((

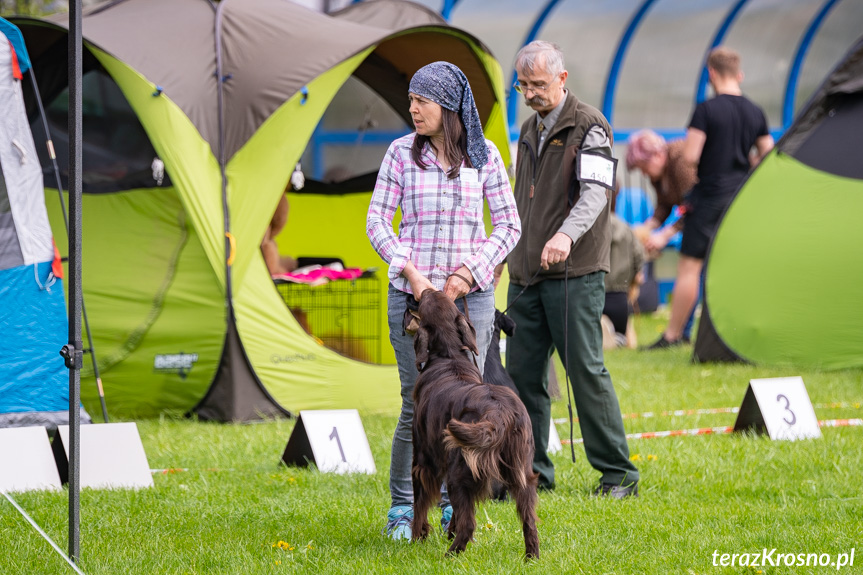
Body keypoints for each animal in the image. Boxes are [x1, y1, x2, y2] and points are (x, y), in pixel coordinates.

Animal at [412, 292, 540, 560]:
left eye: (428, 299)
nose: (424, 291)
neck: (449, 356)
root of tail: (499, 413)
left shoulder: (423, 459)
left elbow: (420, 503)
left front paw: (417, 536)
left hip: (460, 470)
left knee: (470, 523)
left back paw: (450, 555)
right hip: (521, 471)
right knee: (529, 520)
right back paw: (531, 557)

))

Each line from the one containing "left shoulder: (423, 459)" through the end of the entries, both included, is to be returned exactly, with no other lines.

Your solution:
left shoulder: (423, 459)
left elbow: (420, 503)
left front paw: (417, 536)
left hip: (460, 470)
left knee: (470, 523)
left back paw: (450, 555)
right hip: (521, 471)
right knee: (529, 520)
right back paw: (531, 557)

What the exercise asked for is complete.